Momentum continued early Wednesday as global markets rallied on the back of the big U.S. gains Tuesday. There appears to be a lot of pent-up investor demand after six down weeks in a row.
Some of the hardest hit stocks clawed back Tuesday and early Wednesday
FIGURE 1: WHO’S SCARED OF FALLING RATES? Apparently not Financial stocks, as the sector had its best day in a long time on Tuesday. This one-month chart shows Financials getting a 2.7% lift despite rising hopes of the Fed cutting rates, something that usually weighs on bank stocks. Data Source: S&P Dow Jones Indices. Chart source: The thinkorswim® platform from TD Ameritrade. For illustrative purposes only. Past performance does not guarantee future results.
Twice Bitten? The old expression, “Once bitten, twice shy” might apply to the stock market, though maybe it’s more appropriate to say “twice bitten.” That’s because twice in the last year—once last summer and again this spring—stocks leapt to all-time highs as the U.S. economy continued to chug along with solid economic numbers, only to see those rallies stopped cold. Now the Fed is widely expected to begin cutting rates before the end of the year. Some analysts think that could put new vigor into stocks, which have often raced higher the last few years every time the coast seemed clear. Putting aside Tuesday’s big rally, investors might be a bit more shy jumping in, especially with trade battles unresolved and economic numbers starting to ease both here and abroad. The latest reading of investor sentiment from the American Association of Individual Investors showed just 24.8% bullish, with 40.1% feeling bearish.
Technical Barrier Could Loom for Rallies: Another possible rally stopper could be on the technical side of the equation. Some analysts see a “double top” in the 2930-2950 area for the S&P 500 Index (SPX), with those levels representing all-time highs made last September and briefly exceeded in April. This sort of chart pattern could represent a challenge to overcome. While a resolution on trade issues and possible lower interest rates would likely put new life into stocks—and that’s a big if with the trade situation the way it is now—it’s still sometimes tough for markets to push past technical patterns like the one faced by the SPX. It’s possible that selling pressure could get amped up if the SPX starts testing those highs. It might also set up an interesting battle between fundamentalists and technicians.
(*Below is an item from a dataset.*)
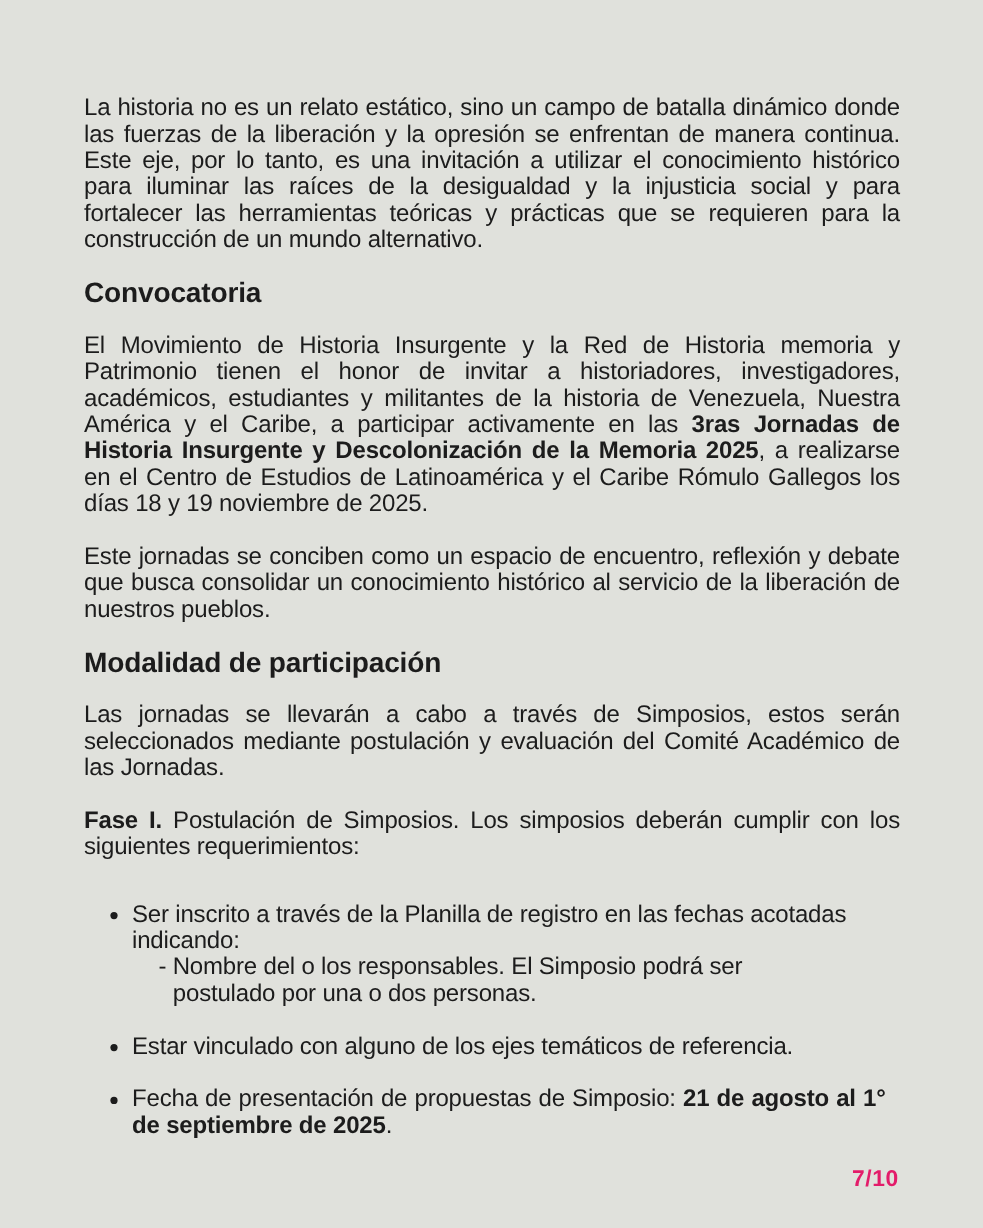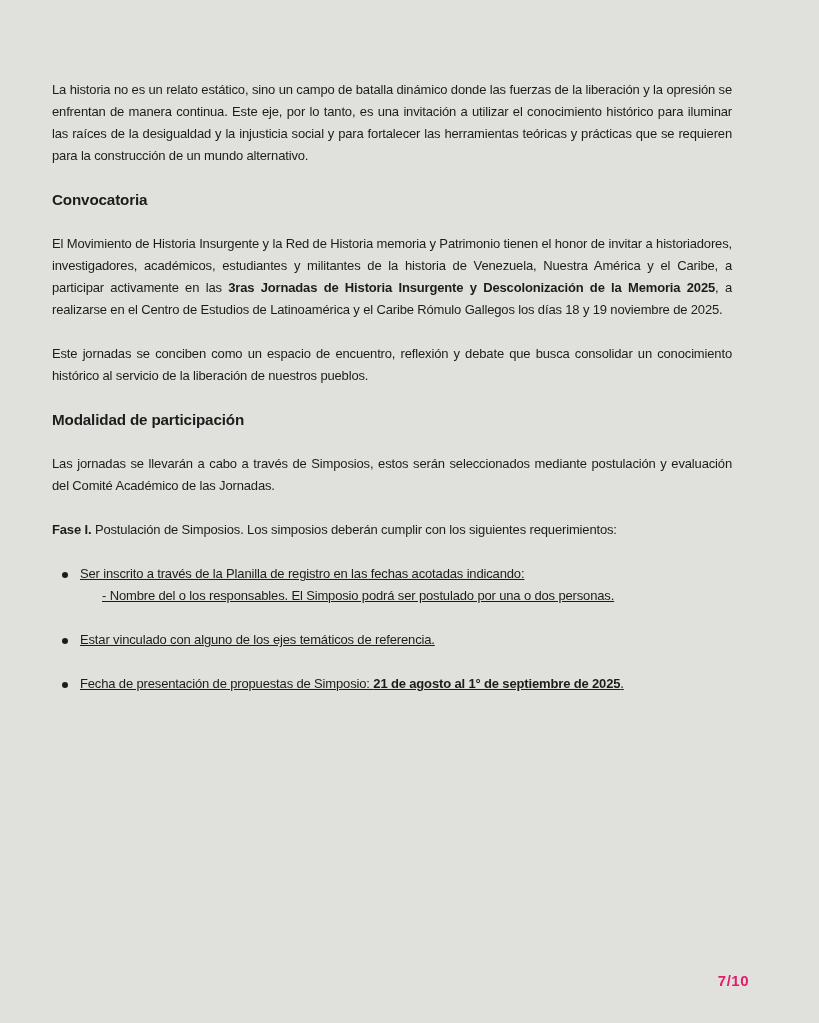"La historia no es un" .page { font-size: 13px -> 20px; left: 52px -> 70px }
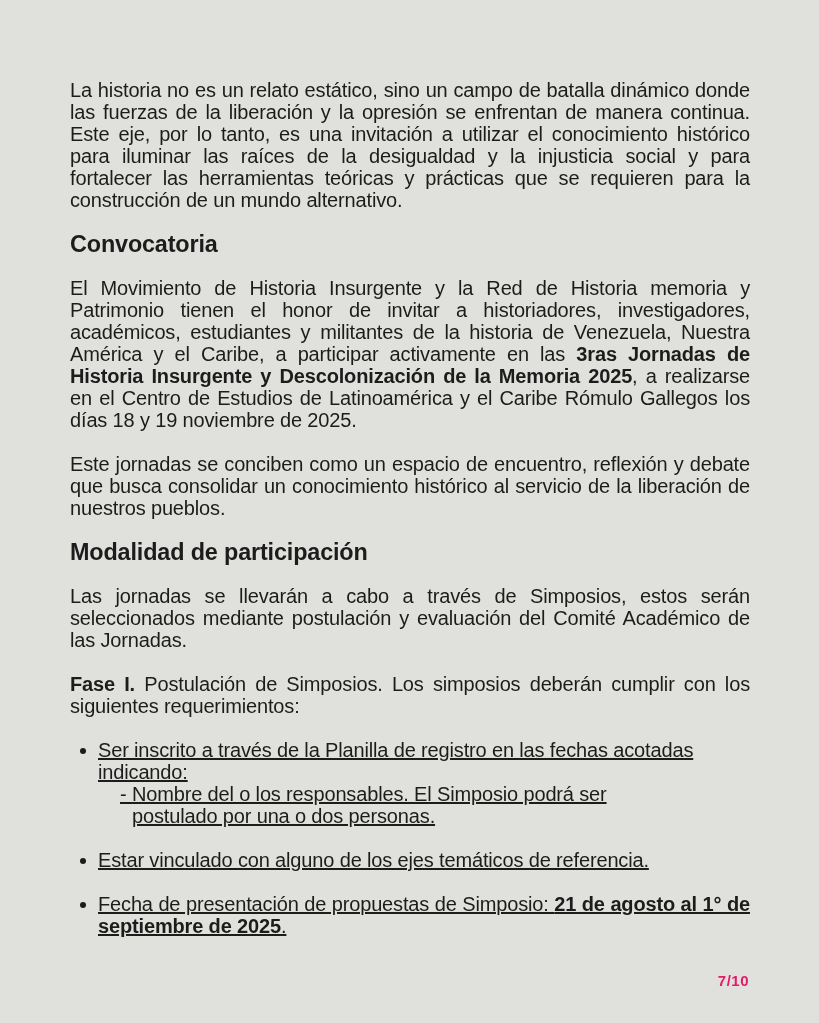"Ser inscrito a través de" ul.reqs { margin: 0 -> 12px; text-decoration: underline -> none }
Brexit Still in Background: Even if trade issues get resolved this summer, another geopolitical challenge might face investors as the leaves turn gold. The prospect of a “no-deal” Brexit waits in the wings, and as veteran investors know, the market tends to shy from uncertainty. The EU has agreed to push the deadline for a decision back to October 31. Potential outcomes include Britain scrapping Brexit altogether, ratifying the withdrawal agreement, or leaving the EU without a post-Brexit plan in place. But if there’s still no U.S.-China trade deal by October, then Brexit headlines could remain a secondary worry.